Iquique and the Ghost Towns

From Arica I headed south to the coastal city of Iquique, another place famous for its surf. It's also where the large earthquake hit a few weeks ago. I was a bit unsure about whether to go, because I wasn't sure what state the city would be in, but I'm glad I did because apart from some pretty hefty cracks in the roads (which could have been there before) there was no sign of any disaster. I'm also planning to go to Valparaíso next week, where there was a fire shortly after the earthquake. What's going on, Chile!? It´s basically the Big Olive from Hercules. 

I had two nights in Iquique, and the first day I just spent some time exploring. There are some lovely Georgian buildings in the centre, and a very nice central square. But the beaches are also nice. It wasn't warm enough to sunbathe, but I did have a good wander up and down the front. 

It's interesting actually. Iquique sits on the coast, but you have to climb a steep road to drive out to the desert above, and a semi-permanent haze seemed to hang heavily over the city, but the desert above was clear with deep blue skies. It was the same on the way there from Arica. At one point we descended into a sandy valley which was full of mist, but the land above was bathed in sun. I guess the humidity gets trapped in the valleys. 

My second day was the reason I even stopped in Iquique. I did a tour to an oasis town called Pica, but what I wanted to see were the old deserted mining towns on the way. We stopped at Santa Laura and Humberstone, which are both worth seeing. 

These were once self-contained towns where thousands of people lived and worked mining the nitrate-rich desert. This export is what Chile's economy was based on for decades, until Germany developed artificial nitrate, and the mines, and towns too, were abandoned in 1960. The desert sands took over and now the buildings are empty shells of rusted corrugated iron and fraying wood. 

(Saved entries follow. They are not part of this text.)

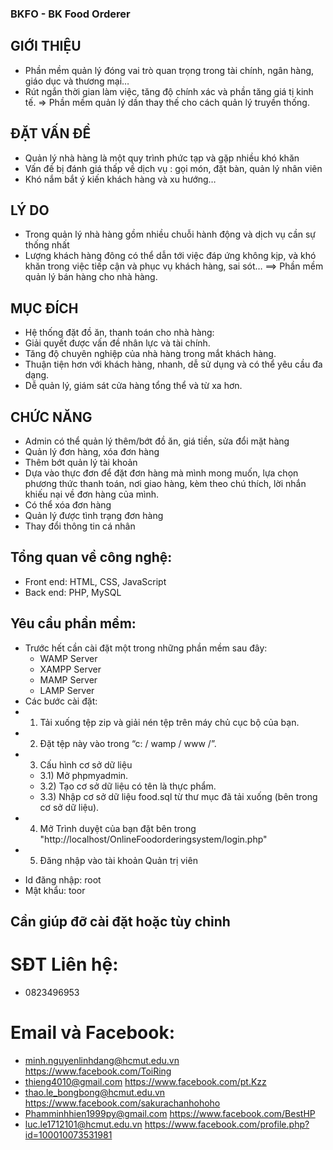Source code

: 
### BKFO - BK Food Orderer
## GIỚI THIỆU
- Phần mềm quản lý đóng vai trò
quan trọng trong tài chính, ngân
hàng, giáo dục và thương mại…
- Rút ngắn thời gian làm việc, tăng
độ chính xác và phần tăng giá tị
kinh tế.
=> Phần mềm quản lý dần thay
thế cho cách quản lý truyền thống.
## ĐẶT VẤN ĐỀ
- Quản lý nhà hàng là một quy
trình phức tạp và gặp nhiều khó
khăn
- Vấn đề bị đánh giá thấp về dịch
vụ : gọi món, đặt bàn, quản lý
nhân viên
- Khó nắm bắt ý kiến khách hàng
và xu hướng…
## LÝ DO
- Trong quản lý nhà hàng gồm
nhiều chuỗi hành động và dịch vụ
cần sự thống nhất
- Lượng khách hàng đông có thể
dẫn tới việc đáp ứng không kịp,
và khó khăn trong việc tiếp cận và
phục vụ khách hàng, sai sót…
==> Phần mềm quản lý bán hàng
cho nhà hàng.

## MỤC ĐÍCH
- Hệ thống đặt đồ ăn, thanh toán cho nhà hàng:
- Giải quyết được vấn đề nhân lực và tài chính.
- Tăng độ chuyên nghiệp của nhà hàng trong mắt khách hàng.
- Thuận tiện hơn với khách hàng, nhanh, dễ sử dụng và có thể yêu cầu đa
dạng.
- Dễ quản lý, giám sát cửa hàng tổng thể và từ xa hơn.

## CHỨC NĂNG
- Admin có thể quản lý thêm/bớt đồ ăn, giá tiền, sửa đổi mặt hàng
- Quản lý đơn hàng, xóa đơn hàng
- Thêm bớt quản lý tài khoản
- Dựa vào thực đơn để đặt đơn hàng mà mình mong muốn, lựa chọn phương thức thanh toán, nơi giao hàng, kèm theo chú thích, lời nhắn khiếu nại về đơn hàng của mình.
- Có thể xóa đơn hàng
- Quản lý được tình trạng đơn hàng
- Thay đổi thông tin cá nhân
## Tổng quan về công nghệ:
- Front end: HTML, CSS, JavaScript
- Back end: PHP, MySQL
## Yêu cầu phần mềm:
- Trước hết cần cài đặt một trong những phần mềm sau đây: 
    + WAMP Server
    + XAMPP Server
    + MAMP Server
    + LAMP Server
- Các bước cài đặt:
- 1) Tải xuống tệp zip và giải nén tệp trên máy chủ cục bộ của bạn. 
- 2) Đặt tệp này vào trong “c: / wamp / www /”. 
- 3) Cấu hình cơ sở dữ liệu
    +  3.1) Mở phpmyadmin.
    +  3.2) Tạo cơ sở dữ liệu có tên là thực phẩm.
    +  3.3) Nhập cơ sở dữ liệu food.sql từ thư mục đã tải xuống (bên trong cơ sở dữ liệu).
- 4) Mở Trình duyệt của bạn đặt bên trong "http://localhost/OnlineFoodorderingsystem/login.php"
- 5) Đăng nhập vào tài khoản Quản trị viên
+ Id đăng nhập: root
+ Mật khẩu: toor

## Cần giúp đỡ cài đặt hoặc tùy chỉnh

# SĐT Liên hệ: 
- 0823496953

# Email và Facebook:
- minh.nguyenlinhdang@hcmut.edu.vn	https://www.facebook.com/ToiRing
- thieng4010@gmail.com	https://www.facebook.com/pt.Kzz
- thao.le_bongbong@hcmut.edu.vn	https://www.facebook.com/sakurachanhohoho
- Phamminhhien1999py@gmail.com	https://www.facebook.com/BestHP
- luc.le1712101@hcmut.edu.vn	https://www.facebook.com/profile.php?id=100010073531981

Wandering round them was fascinating. It's not often that I'm that grabbed by historical sites, but I loved these towns, especially the larger Humberstone. The living quarters were particularly atmospheric. Maybe I've seen too many psychological horrors but when I came across a playground near the old school with an empty swimming pool, still with diving boards hanging over nothing, and a swing-set with one swing remaining, I could almost hear the screams of playing children. Very creepy indeed. 

You can take a tour from Iquique that includes the ghost towns, or you can take a bus or colectivo to Humberstone and then catch any bus to Iquique from the bus stop outside, but buses can be few and far between to get back. They're absolutely worth it though. They're like nothing I've ever seen before.